For the last few years, Romanian landowners have unjustly prevented titleholders from conducting petroleum operations on blocks and land, claiming that the easement rights granted to titleholders under the Petroleum Law represent expropriation. The landowners’ denial of access has mostly related to shale gas exploitation and is based on landowners’ insufficient understanding of the process. Instead of simply terminating their petroleum agreements with the landowners, some petroleum companies chose to fight for their rights in court, as a last resort to finding a solution without abandoning their projects.
Although previously it was almost impossible for titleholders to access the gas without an agreement from the landowner, Romanian courts have begun ruling in favour of titleholders with concession agreements. Recently, the Timis Court ruled that, far from being an expropriation, the legal easement right established by the Petroleum Law, represents a legal limitation of the landowners’ property rights and is in line with the Romanian Constitution and with Additional Protocol no. 1 of the ECHR.

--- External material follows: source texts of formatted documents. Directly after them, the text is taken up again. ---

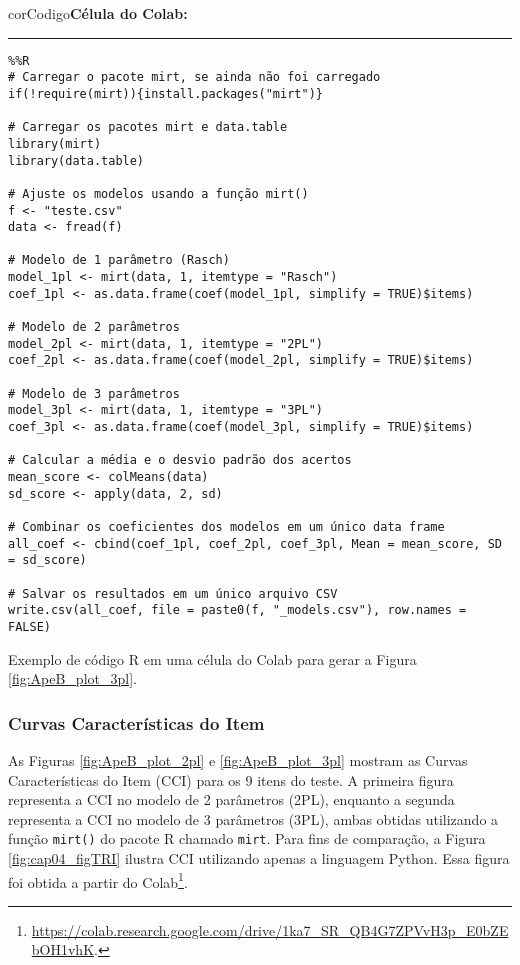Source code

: \renewcommand{\thelisting}{\thechapter.\arabic{listing}} %


\begin{listing}[!ht]
    \begin{myboxCode}{corCodigo}{\textbf{Célula do Colab: }}\vspace{3mm}
    \hrule
    \begin{verbatim}
%%R
# Carregar o pacote mirt, se ainda não foi carregado
if(!require(mirt)){install.packages("mirt")}

# Carregar os pacotes mirt e data.table
library(mirt)
library(data.table)

# Ajuste os modelos usando a função mirt()
f <- "teste.csv"
data <- fread(f)

# Modelo de 1 parâmetro (Rasch)
model_1pl <- mirt(data, 1, itemtype = "Rasch")
coef_1pl <- as.data.frame(coef(model_1pl, simplify = TRUE)$items)

# Modelo de 2 parâmetros
model_2pl <- mirt(data, 1, itemtype = "2PL")
coef_2pl <- as.data.frame(coef(model_2pl, simplify = TRUE)$items)

# Modelo de 3 parâmetros
model_3pl <- mirt(data, 1, itemtype = "3PL")
coef_3pl <- as.data.frame(coef(model_3pl, simplify = TRUE)$items)

# Calcular a média e o desvio padrão dos acertos
mean_score <- colMeans(data)
sd_score <- apply(data, 2, sd)

# Combinar os coeficientes dos modelos em um único data frame
all_coef <- cbind(coef_1pl, coef_2pl, coef_3pl, Mean = mean_score, SD = sd_score)

# Salvar os resultados em um único arquivo CSV
write.csv(all_coef, file = paste0(f, "_models.csv"), row.names = FALSE)
\end{verbatim}
\end{myboxCode}
\caption{Exemplo de código R em uma célula do Colab para gerar a Figura \ref{fig:ApeB_plot_3pl}.}
\label{lst:tri_estatisticas}
\end{listing}

\subsubsection{Curvas Características do Item}\label{sec:apeB_cci}

As Figuras \ref{fig:ApeB_plot_2pl} e \ref{fig:ApeB_plot_3pl} mostram as Curvas  Características do Item (CCI) para os 9 itens do teste. A primeira figura representa a CCI no modelo de 2 parâmetros (2PL), enquanto a segunda representa a CCI no modelo de 3 parâmetros (3PL), ambas obtidas utilizando a função \verb|mirt()| do pacote R chamado \verb|mirt|. Para fins de comparação, a Figura \ref{fig:cap04_figTRI} ilustra CCI utilizando apenas a linguagem Python. Essa figura foi obtida a partir do Colab\footnote{\url{https://colab.research.google.com/drive/1ka7_SR_QB4G7ZPVvH3p_E0bZEbOH1vhK}.}.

According to the Timis Court, the state may limit landowners’ property rights in order to establish legal norms for using an asset of public interest, so long as the substance of the right is not affected. Although the right to property is granted by the Constitution, its content and limits are established by law, as the right of the state to exploit the natural resources is its exclusive prerogative
Rulings like the one in Timis represent a first line confirmation of titleholders’ rights, however a long awaited legislative amendment remains necessary in order to clarify titleholders’ rights in light of the national interest associated with the exploitation of natural resources.
The Bucharest Energy team is working closely with the industry’s representatives in what is to be expected one of the major reformations of the primary oil & gas legislative framework.